> _REQUIREMENT_
Write the data out again, character for character, with no images.

> _DATA FOR THE TASK_
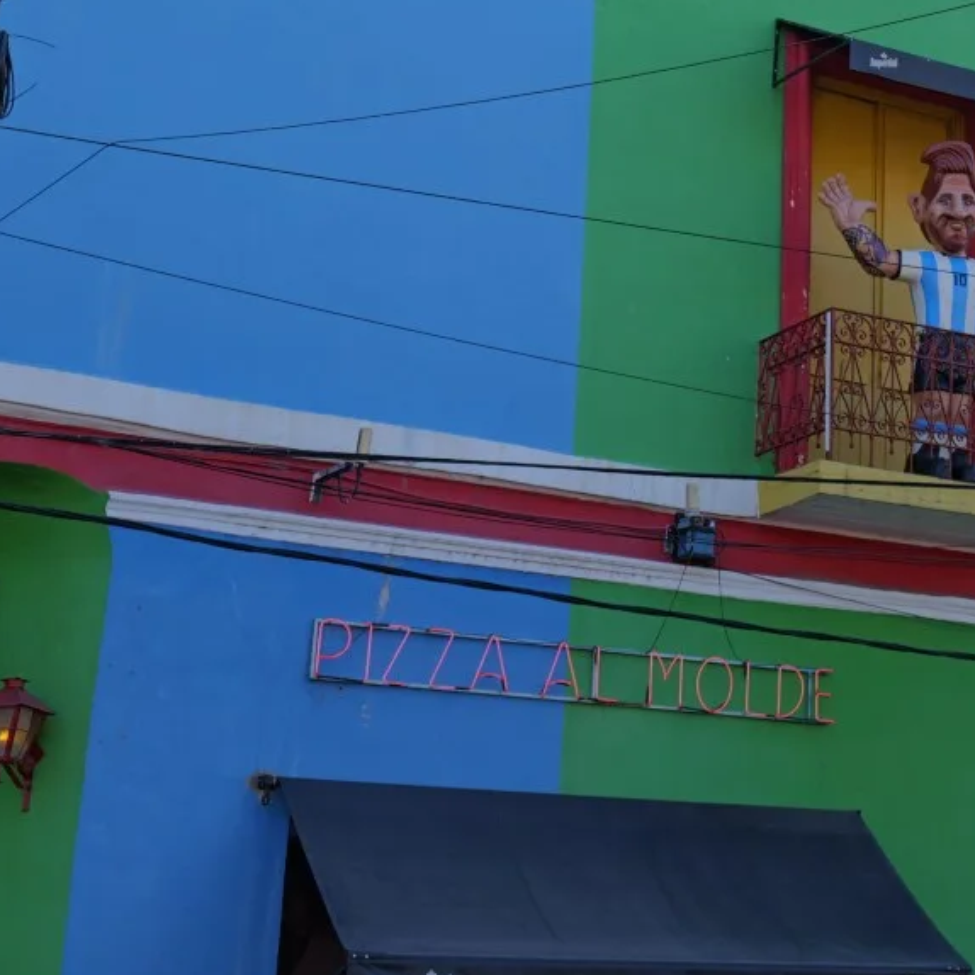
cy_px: 272
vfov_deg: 23.8
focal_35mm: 72
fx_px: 2294
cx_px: 1023
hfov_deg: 22.8
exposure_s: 1/200
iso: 100
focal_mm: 30
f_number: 5.6
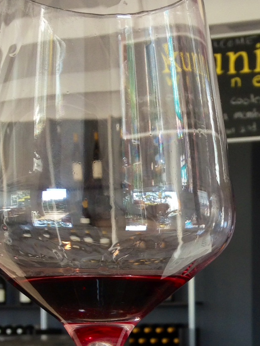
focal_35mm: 82
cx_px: 243
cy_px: 317
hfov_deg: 17.7
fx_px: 821
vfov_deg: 23.2
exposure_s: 1/60
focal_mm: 4.13
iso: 64
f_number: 2.4
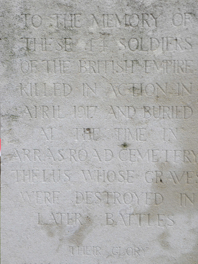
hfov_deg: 15.6
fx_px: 725
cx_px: 99
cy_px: 132
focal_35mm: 95
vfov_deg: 20.7
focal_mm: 16.9
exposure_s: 1/91.6
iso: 64
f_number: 4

> _OUTPUT FOR THIS EXERCISE_
cy_px: 272
vfov_deg: 23.8
focal_35mm: 72
fx_px: 2294
cx_px: 1023
hfov_deg: 22.8
exposure_s: 1/200
iso: 100
focal_mm: 30
f_number: 5.6
focal_35mm: 82
cx_px: 243
cy_px: 317
hfov_deg: 17.7
fx_px: 821
vfov_deg: 23.2
exposure_s: 1/60
focal_mm: 4.13
iso: 64
f_number: 2.4
hfov_deg: 15.6
fx_px: 725
cx_px: 99
cy_px: 132
focal_35mm: 95
vfov_deg: 20.7
focal_mm: 16.9
exposure_s: 1/91.6
iso: 64
f_number: 4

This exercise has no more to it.